Beijing has denied any human-rights violations in Xinjiang and says that its actions are necessary to quell terrorist threats in the region.

The advertisements and posts by the Chinese government and state media include videos of people in Xinjiang, including some children, saying on video that their lives have improved and attributing criticisms to Western efforts to destabilize China.

A Facebook rep told The Journal the sponsored posts don’t violate its policies and that the company is monitoring reports of the situation in Xinjiang “to help inform our approach and due diligence on this issue.”

Still, Facebook is mulling whether to act on its concerns, including by monitoring how international organizations like the United Nations will respond to the situation in Xinjiang, WSJ said, citing anonymous sources. Last week, the UN called on firms conducting Xinjiang-linked business to undertake “meaningful human rights due diligence” on their operations.

A Chinese government spokesperson did not respond to requests seeking comment, regarding its Facebook activity.

Typically, Facebook takes down Beijing’s Xinjiang-related ads within a few days, if internal reviews show they are not properly labeled as pertaining to social and political issues. Advertisers are required, when taking out ads, to indicate in Facebook’s ad-purchasing interface when they cover such topics.

If those rules are followed, ads are then shown with the name of the group that paid for them. If not, users still see the ads without that information.

For Facebook, China is still a big client, even though the platform has been blocked in the country since 2009. Citing digital research analysis, The Journal said revenue from advertisers in China may exceed $5 billion a year. This would put China as Facebook’s largest revenue source after the US.
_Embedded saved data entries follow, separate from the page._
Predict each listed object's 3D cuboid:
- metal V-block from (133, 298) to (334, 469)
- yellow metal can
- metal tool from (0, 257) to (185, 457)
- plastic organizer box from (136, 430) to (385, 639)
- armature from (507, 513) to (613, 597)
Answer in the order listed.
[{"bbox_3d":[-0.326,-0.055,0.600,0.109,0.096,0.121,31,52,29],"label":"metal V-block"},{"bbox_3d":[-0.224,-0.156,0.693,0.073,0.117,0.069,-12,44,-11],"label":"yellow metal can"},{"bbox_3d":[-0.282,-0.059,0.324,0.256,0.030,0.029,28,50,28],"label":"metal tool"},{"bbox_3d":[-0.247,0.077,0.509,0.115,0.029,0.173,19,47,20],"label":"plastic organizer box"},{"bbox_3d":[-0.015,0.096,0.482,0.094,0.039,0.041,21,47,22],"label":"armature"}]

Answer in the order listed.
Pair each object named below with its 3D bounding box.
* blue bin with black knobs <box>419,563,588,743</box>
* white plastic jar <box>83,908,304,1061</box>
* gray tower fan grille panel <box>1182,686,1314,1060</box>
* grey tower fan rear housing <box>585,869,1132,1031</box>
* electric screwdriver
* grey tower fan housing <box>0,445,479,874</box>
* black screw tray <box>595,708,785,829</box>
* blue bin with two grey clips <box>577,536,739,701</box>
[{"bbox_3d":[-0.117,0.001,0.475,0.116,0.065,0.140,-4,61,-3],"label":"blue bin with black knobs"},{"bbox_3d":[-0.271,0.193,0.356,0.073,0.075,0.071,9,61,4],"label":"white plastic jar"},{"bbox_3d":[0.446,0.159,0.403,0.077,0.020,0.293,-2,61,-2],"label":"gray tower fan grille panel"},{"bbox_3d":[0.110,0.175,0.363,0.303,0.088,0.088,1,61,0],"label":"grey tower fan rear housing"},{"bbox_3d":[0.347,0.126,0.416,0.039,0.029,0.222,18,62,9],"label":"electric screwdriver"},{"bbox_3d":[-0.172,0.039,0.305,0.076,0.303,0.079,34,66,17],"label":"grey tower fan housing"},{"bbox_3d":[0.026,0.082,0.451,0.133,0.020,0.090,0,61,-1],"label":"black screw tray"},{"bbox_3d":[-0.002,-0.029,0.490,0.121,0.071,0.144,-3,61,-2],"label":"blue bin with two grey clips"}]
Moreover, China’s state-controlled media outlets run three of the world’s top 20 most-followed Facebook pages, according to online reference library DataReportal. Beijing’s international news channel, CGTN, has more than 115 million followers, which is the fourth-most in the world, 

Facebook, which doesn’t break out revenue by country, has long wrestled with the ethical and logistical issues that come with taking down posts or removing ads. Recently, the company has been criticized for removing some posts from former president Donald Trump.

In this case, introducing policies to tackle ads of posts from state-controlled media outlets would be tantamount to deciding what governments are allowed to broadcast on the platform.
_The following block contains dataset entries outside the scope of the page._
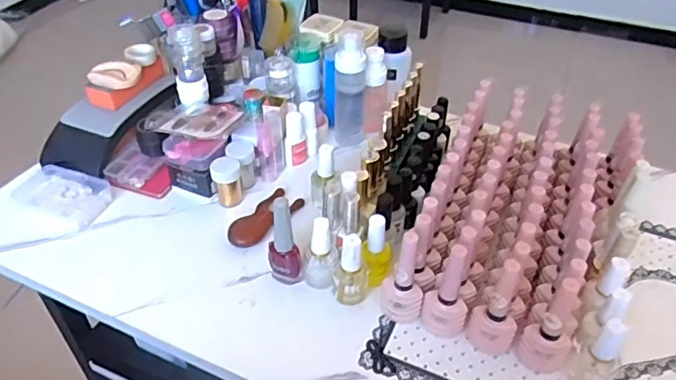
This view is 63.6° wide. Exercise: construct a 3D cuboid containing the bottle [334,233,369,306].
[{"bbox_3d":[0.013,0.070,0.476,0.028,0.070,0.023,4,44,5],"label":"bottle"}]

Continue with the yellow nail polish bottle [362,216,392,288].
[{"bbox_3d":[0.035,0.055,0.487,0.026,0.067,0.025,0,43,0],"label":"yellow nail polish bottle"}]

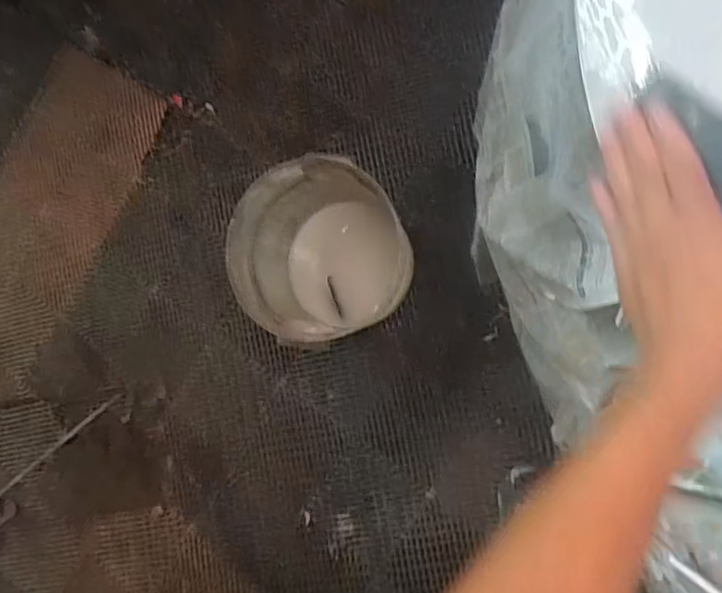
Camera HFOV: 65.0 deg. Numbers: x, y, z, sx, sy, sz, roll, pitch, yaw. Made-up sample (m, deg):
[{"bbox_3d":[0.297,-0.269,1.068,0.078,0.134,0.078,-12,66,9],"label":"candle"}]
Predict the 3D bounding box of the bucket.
[{"bbox_3d":[-0.070,-0.074,1.082,0.305,0.281,0.301,-1,85,14],"label":"bucket"}]

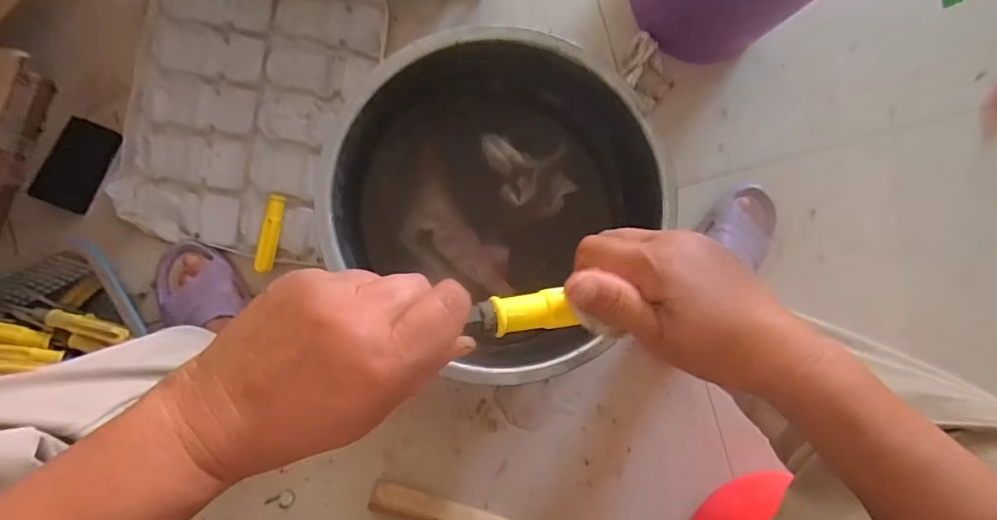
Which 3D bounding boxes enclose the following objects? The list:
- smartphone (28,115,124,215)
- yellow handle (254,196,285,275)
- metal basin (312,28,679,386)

“These ads provide a vehicle for Beijing’s propaganda,” a rep for New York-based human-rights group Avaaz told The Journal. “Even if the amounts aren’t huge, it’s a direct profit stream” for Facebook, he said. “That’s what’s particularly troubling.”

Facebook chief product officer Chris Cox responded earlier this year to an employee post in the social-media giant’s internal group for Muslim staff, called Muslim@, that pointed out that the US government had declared Beijing’s treatment of Uyghurs a genocide, and that rival Twitter had taken action against the account of China’s US Embassy for a tweet about Uyghurs that violated its policies, The Journal said.

“It’s time our platform takes action to fight misinformation on the Uighur genocide,” the employee wrote in the post, which they described as a “plea to our leadership.”

Cox reportedly replied: “Thanks for looping me in. This is incredibly serious. Let me check with our integrity teams for a status update and circle back personally or with the right POC [point of contact].”